> Problem statement
In the article on Gardens for Wildlife, how many Victorian council areas currently back the program?

> Selected extract
= = = =

The extremely slow pace of hollow development and the significant clearing of old growth trees are the major factors making life harder for animals like the Mountain Pygmy Possum, which is critically endangered. 

Mum’s grant also helped fund the purchase of two motion-activated cameras that capture any new life checking out these new spots. Already, the signs are promising. 

“So far there’s been a lot of interest from rainbow lorikeets, also quite a bit of eastern rosella interest,” she says. “There’s been brushtail possums and ringtail possums. It’s lovely, I get the photos sent through to my email and it’s always good to see who’s checking it out.”

Irene Kelly in her garden.

Gardening for wildlife 

As Biodiversity Council Australia’s report indicates, people want to see native environments restored. According to their survey, 86 percent of respondents were concerned about the loss of native plants and animals.

One group that was created to help turn this sentiment into action is Gardens for Wildlife. Since 2006, the organisation has been visiting homes and advising homeowners on what they can do to make their backyard more welcoming to wildlife. 

The concept was developed by Jan Jordan, who had developed her own butterfly garden and was determined to protect it. When her attempt to seek assistance from the state government for her project failed, she recognised there was a gap in the market for people like her who wanted to do more but didn’t know where to start. 

I met Irene Kelly, one of Jan’s earliest collaborators, at her home in an outer eastern suburb of Melbourne. She greeted me with a jar of homemade loganberry jam. As the current president of Gardens for Wildlife, she remembers Jan coming to her with the idea.           

“I thought oh my god, this is absolutely what we need,” she says. “We need people not only to be doing it on their own property but to trigger something in them that makes them aware that it’s valuable. Knowledge is everything, people will do something if they know how to.” 

Over two decades, the idea has flourished. Gardens for Wildlife now has backing from 22 council areas in Victoria, with a further 27 councils considering the program. The process is simple; residents within a participating council can register their interest. Two volunteers then attend the property to check out and listen to what they’d like to achieve and advise them on the best mix of flora to make it happen. 

Irene says while they are there to provide instruction, consultation is a crucial part of the process. 

“It’s very important that I know what they’re interested in because what’s the point of me going in and telling them they should have this, that and the other in their garden, when they may not want those things,” she says.

“It’s that personal connection that our own research has shown us makes a huge difference.” 

More than 1,600 participants have now had the Gardens for Wildlife treatment, and the organisation has no plans of slowing down. Earlier this year Kelly flew to New South Wales to train a new team of guides. With one program now operational there, the organisation has recently adopted Gardens for Wildlife Australia, with a plan to roll the initiative out across the country.

= = = =

> Given material
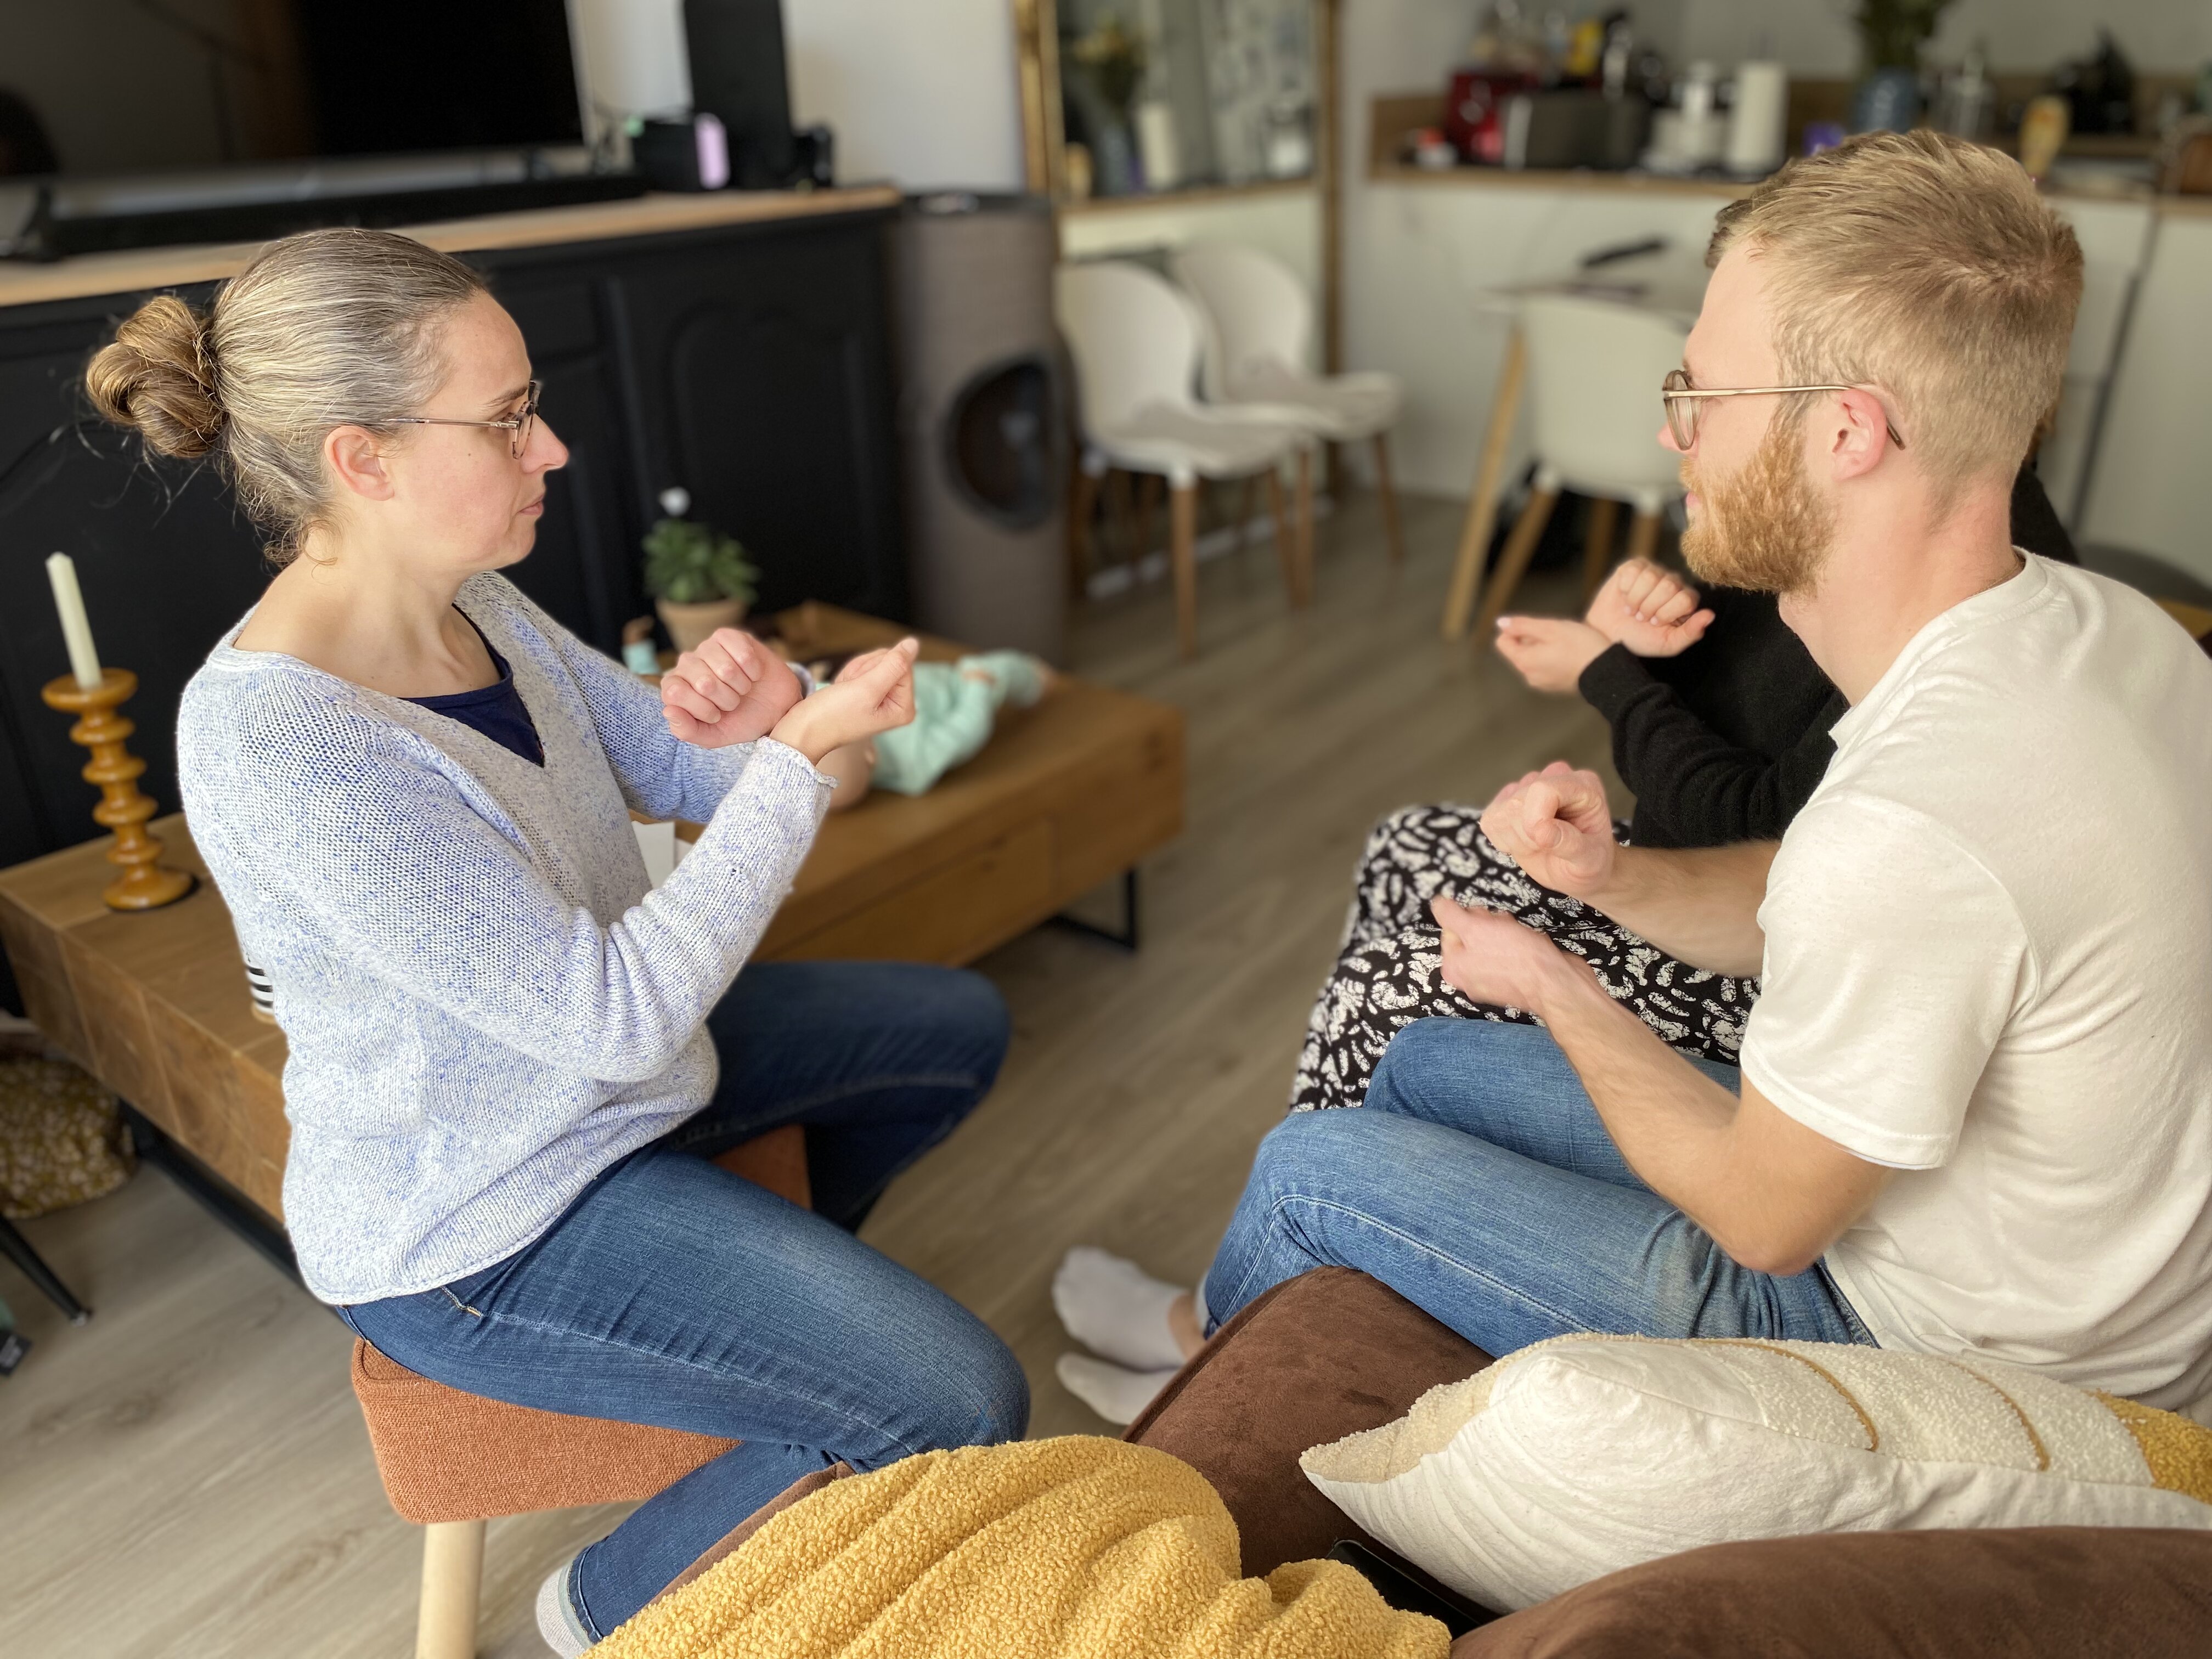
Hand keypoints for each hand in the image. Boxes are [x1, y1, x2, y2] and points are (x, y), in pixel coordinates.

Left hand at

= = = =

> Answer below
22 council areas